Similarly, a study by Harslof et al. in Denmark among well-treated HIV-positive patients observed a prevalence of hypothyroidism (3.8%) and hyperthyroidism (0.8%) that was nearly identical to a matched non-infected control group (4.6% and 0.8%, respectively) (
24). These findings highlight the variability in results across different population studies and suggest that the prevalence of thyroid dysfunction in HIV-positive individuals may be influenced by factors such as geographic location, the population studied, and the extent of HIV treatment and control.
While our study represents a valuable contribution as the first of its kind in our country, it is essential to acknowledge its inherent limitations.
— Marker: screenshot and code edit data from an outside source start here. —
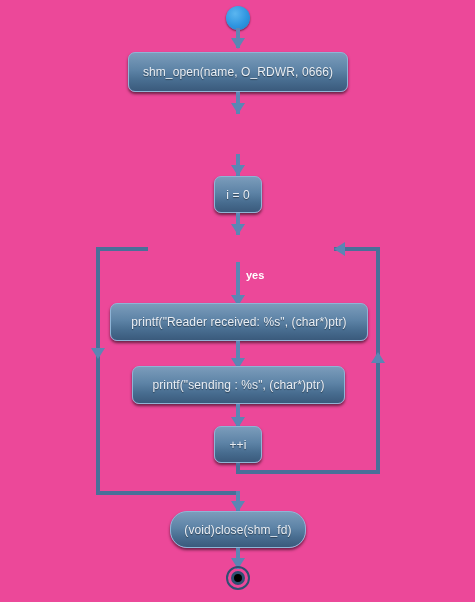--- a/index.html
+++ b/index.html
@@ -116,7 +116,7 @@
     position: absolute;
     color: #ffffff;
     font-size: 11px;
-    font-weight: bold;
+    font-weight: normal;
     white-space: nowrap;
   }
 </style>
One of the primary constraints was the absence of access to multicenter databases, limiting the diversity and size of our study population. This limited sample size could potentially influence the generalizability and robustness of our findings. Another noteworthy limitation was the absence of a control group in our study, which would have allowed us to make direct comparisons with the thyroid health of the general population. The absence of a control group makes it challenging to discern whether the observed thyroid dysfunction is specifically associated with HIV infection or is reflective of broader trends in the population.
5.1. Limitations
In light of these limitations, we strongly recommend conducting larger-scale studies, particularly those involving diverse populations, and incorporating control groups to enable more comprehensive and reliable results, especially in the context of developing countries. These expanded studies can provide a more thorough understanding of the relationship between HIV infection and thyroid dysfunction, helping to inform clinical management and improve the quality of care for HIV-positive individuals.
5.2. Conclusions
In conclusion, the incidence of thyroid abnormalities among people living with HIV remains a topic of debate and variability across different societies. However, emerging evidence suggests that factors such as age, gender, and the quality of treatment may play significant roles in the development of thyroid dysfunction in this population. To gain a clearer understanding of the specific risk and protective factors associated with thyroid diseases in individuals living with HIV, further research is imperative. These studies should encompass diverse populations and consider regional variations. The insights gained from such investigations will not only contribute to a more comprehensive understanding of thyroid dysfunction in HIV-positive individuals but will also aid in refining healthcare strategies and improving the overall health status of this patient group.